Stogie’s chuckle bubbled out. “We, huh? Kid, there may be hope for you.” An even longer chuckle. “Scale. God damn!” He grinned up at me with almost paternal pride.
“Now the bad news: the money won’t do it by itself. We have to turn the people around.”
He unwrapped a new cigar. “Yeah, everybody’s pretty down.”
“So when Diane announces this, I need you to speak up.” He frowned. “You’re the senior member, Stogie; they’ll follow your lead.”
He almost concealed his pleasure at the compliment. “Locker room time, huh? Win one for the Gipper.” He clicked his rickety Zippo and puffed on the fresh cigar. “I dunno.”
I hoped Diane would forgive me: “For that poor little girl, Stogie.”
He looked at me blankly, then glanced up at the phone wires overhead. “Goddam birds are starting.” Stogie hiked his pup-tent pants and waddled back inside.
* * * *
In the tiny gas station office, Hallie Sykes opened the ancient, grease-smudged refrigerator and peered inside. “Yeah, two beers left. Bud okay?”
Lumbering forward to accept his brew, Scuzzy blundered into a festoon of fan belts hanging from the low ceiling. An off-screen grip yanked a length of nylon monofilament to pull a stack of air filter cartons, empty for this gag, down on Scuzzy’s head. He stood sheepishly in the midst of his disaster.
Hallie tried to keep from grinning, but her eyes crinkled and her mouth twitched.
Scuzzy was starting to grin too when all the lights went out.
“Cut!
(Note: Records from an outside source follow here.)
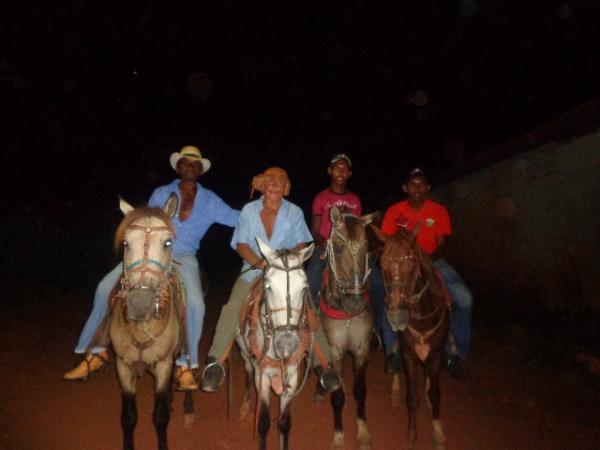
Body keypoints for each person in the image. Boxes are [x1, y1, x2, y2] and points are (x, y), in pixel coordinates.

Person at [63, 146, 240, 390]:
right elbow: (146, 220)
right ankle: (95, 351)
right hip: (151, 254)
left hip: (184, 256)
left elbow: (237, 218)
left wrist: (265, 205)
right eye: (185, 162)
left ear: (200, 170)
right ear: (178, 167)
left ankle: (184, 365)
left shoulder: (210, 200)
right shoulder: (161, 192)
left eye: (195, 164)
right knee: (105, 288)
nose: (190, 166)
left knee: (196, 302)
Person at [200, 166, 341, 393]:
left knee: (309, 309)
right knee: (232, 306)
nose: (275, 183)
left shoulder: (294, 212)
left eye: (280, 181)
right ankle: (215, 363)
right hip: (254, 270)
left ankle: (324, 366)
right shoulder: (248, 210)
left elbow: (303, 243)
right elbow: (241, 244)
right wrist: (259, 262)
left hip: (286, 271)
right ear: (262, 186)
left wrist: (284, 261)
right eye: (270, 180)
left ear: (286, 189)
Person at [304, 153, 398, 372]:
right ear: (329, 171)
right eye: (337, 167)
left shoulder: (355, 200)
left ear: (349, 173)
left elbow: (355, 229)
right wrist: (326, 245)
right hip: (326, 247)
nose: (341, 172)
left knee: (375, 281)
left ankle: (373, 329)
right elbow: (315, 230)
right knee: (311, 281)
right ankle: (311, 334)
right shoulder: (321, 198)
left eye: (345, 169)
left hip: (350, 250)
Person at [380, 167, 473, 378]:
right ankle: (392, 352)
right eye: (413, 183)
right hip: (403, 264)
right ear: (405, 188)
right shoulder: (394, 211)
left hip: (433, 262)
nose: (417, 188)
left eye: (422, 183)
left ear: (428, 188)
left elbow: (442, 243)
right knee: (391, 299)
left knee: (464, 299)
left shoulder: (438, 211)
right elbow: (388, 242)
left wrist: (427, 262)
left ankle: (455, 354)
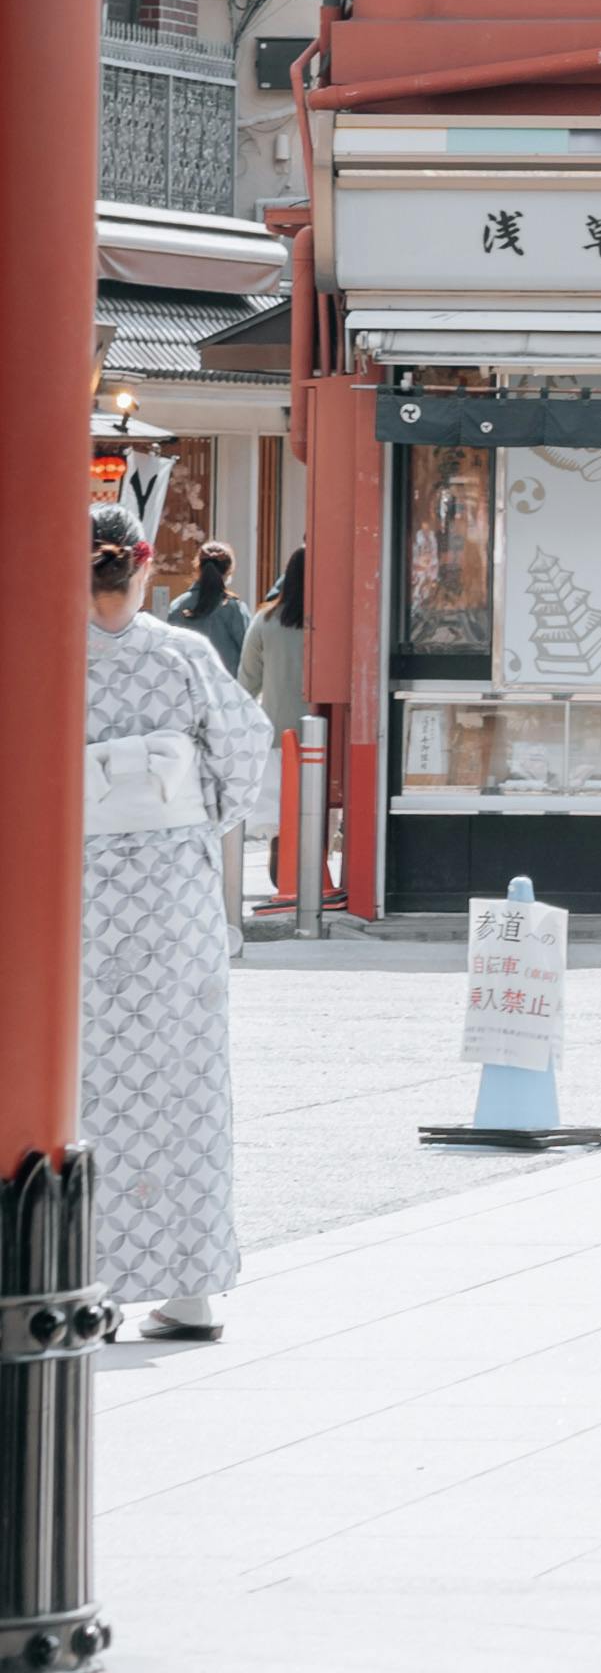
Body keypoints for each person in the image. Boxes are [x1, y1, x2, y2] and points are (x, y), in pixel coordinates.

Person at [82, 510, 277, 1339]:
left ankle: (89, 1278)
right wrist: (193, 827)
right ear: (147, 563)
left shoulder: (41, 653)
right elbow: (244, 752)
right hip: (173, 897)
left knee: (88, 1086)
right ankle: (190, 1286)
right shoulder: (185, 654)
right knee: (185, 1083)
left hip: (81, 893)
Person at [237, 543, 307, 749]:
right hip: (327, 732)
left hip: (277, 736)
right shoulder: (335, 625)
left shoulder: (265, 621)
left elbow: (246, 684)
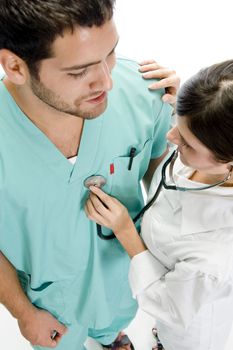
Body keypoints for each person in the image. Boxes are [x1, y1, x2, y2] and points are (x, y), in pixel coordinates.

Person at [0, 1, 180, 349]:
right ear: (16, 66)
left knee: (113, 329)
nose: (108, 82)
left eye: (110, 53)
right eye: (79, 71)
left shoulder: (146, 93)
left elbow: (167, 185)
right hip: (48, 313)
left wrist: (191, 116)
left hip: (123, 288)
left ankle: (113, 338)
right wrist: (23, 312)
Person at [85, 59, 233, 350]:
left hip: (187, 327)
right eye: (178, 121)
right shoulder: (211, 150)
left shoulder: (217, 253)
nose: (170, 136)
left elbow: (169, 305)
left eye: (188, 143)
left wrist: (126, 231)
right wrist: (189, 108)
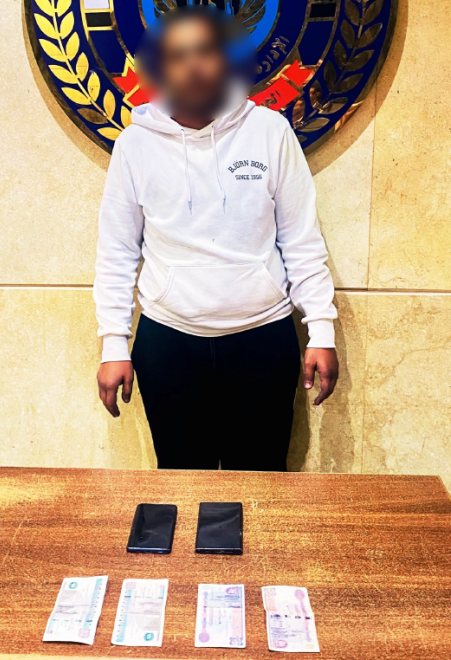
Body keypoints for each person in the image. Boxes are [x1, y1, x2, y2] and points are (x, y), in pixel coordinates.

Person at [94, 6, 339, 471]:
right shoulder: (135, 145)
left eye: (204, 51)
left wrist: (321, 330)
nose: (193, 65)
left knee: (261, 488)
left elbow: (301, 240)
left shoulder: (269, 132)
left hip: (262, 338)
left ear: (225, 58)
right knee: (181, 490)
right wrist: (113, 345)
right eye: (178, 55)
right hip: (169, 342)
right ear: (162, 68)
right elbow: (117, 253)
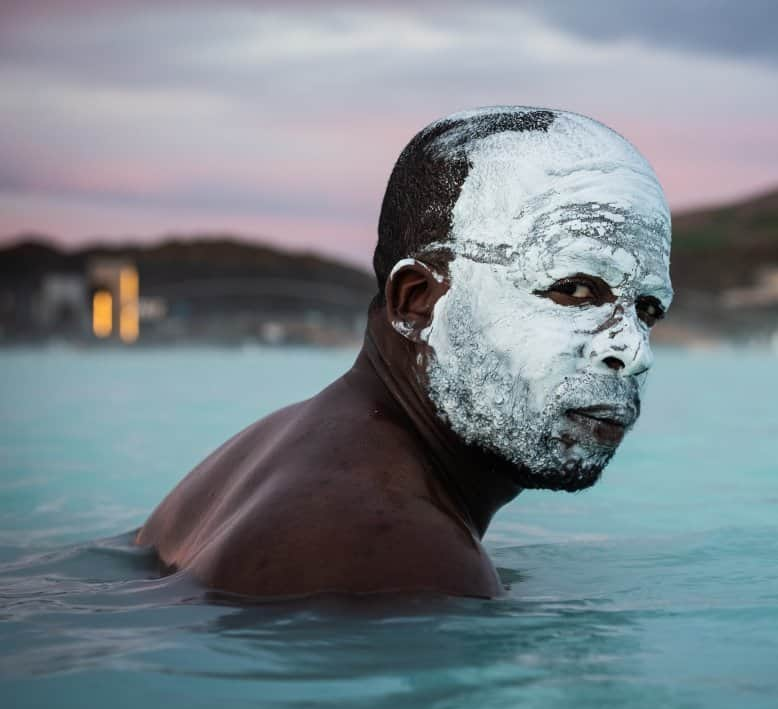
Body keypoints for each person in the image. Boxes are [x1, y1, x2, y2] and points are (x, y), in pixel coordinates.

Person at [135, 106, 674, 598]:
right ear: (417, 302)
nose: (634, 352)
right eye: (575, 290)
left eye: (648, 309)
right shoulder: (392, 549)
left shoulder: (286, 451)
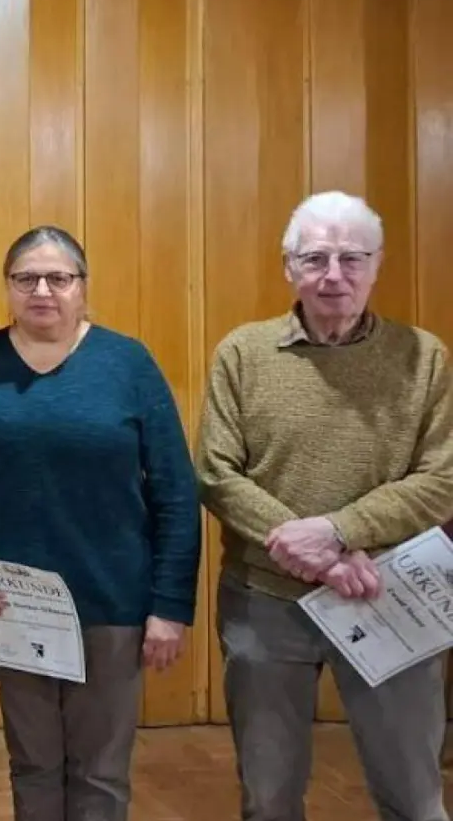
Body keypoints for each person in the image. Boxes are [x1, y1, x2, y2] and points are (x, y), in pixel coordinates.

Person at [0, 225, 201, 820]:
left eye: (58, 277)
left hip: (113, 603)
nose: (42, 290)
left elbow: (176, 490)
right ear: (8, 288)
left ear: (82, 287)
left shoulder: (127, 363)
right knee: (33, 764)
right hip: (18, 602)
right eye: (26, 278)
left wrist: (170, 604)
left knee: (100, 773)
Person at [197, 191, 453, 821]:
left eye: (351, 258)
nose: (333, 275)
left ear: (377, 264)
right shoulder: (242, 353)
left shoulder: (424, 357)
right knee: (269, 799)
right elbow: (216, 473)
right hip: (265, 604)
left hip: (390, 594)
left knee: (416, 799)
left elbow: (442, 480)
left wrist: (338, 532)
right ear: (289, 267)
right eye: (315, 259)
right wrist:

What happened?”
The gaffer wiggled twist lock plugs. “Lost our juice. I’ll check the jenny.” He went out.
Diane sighed and lit a brown cigarette. “Okay, take a break.”
I went out into the sunshine, to find Molly Caudle bouncing toward me with a paper grocery sack. “Hi, Stoney.” Today she wore the obverse of her usual tube: a T-shirt cut high enough to reveal four silky inches of plump tan midriff. A legend undulated across the shirt’s convexities: CONTENTS MAY SETTLE, but they hadn’t started yet.
She grinned. “Brung you something.”
“What?”
“Lunch.” She proffered the sack. “I feel real bad about the food, you know? So I uh, made this at home. Wanna share it with me?”
“Thanks, but it might not look good: special treatment for the production manager.”
She dismissed these scruples. “Naw. I know a nice place to eat. Nobody’ll see us.” Her grin suggested what else we could do in such seclusion.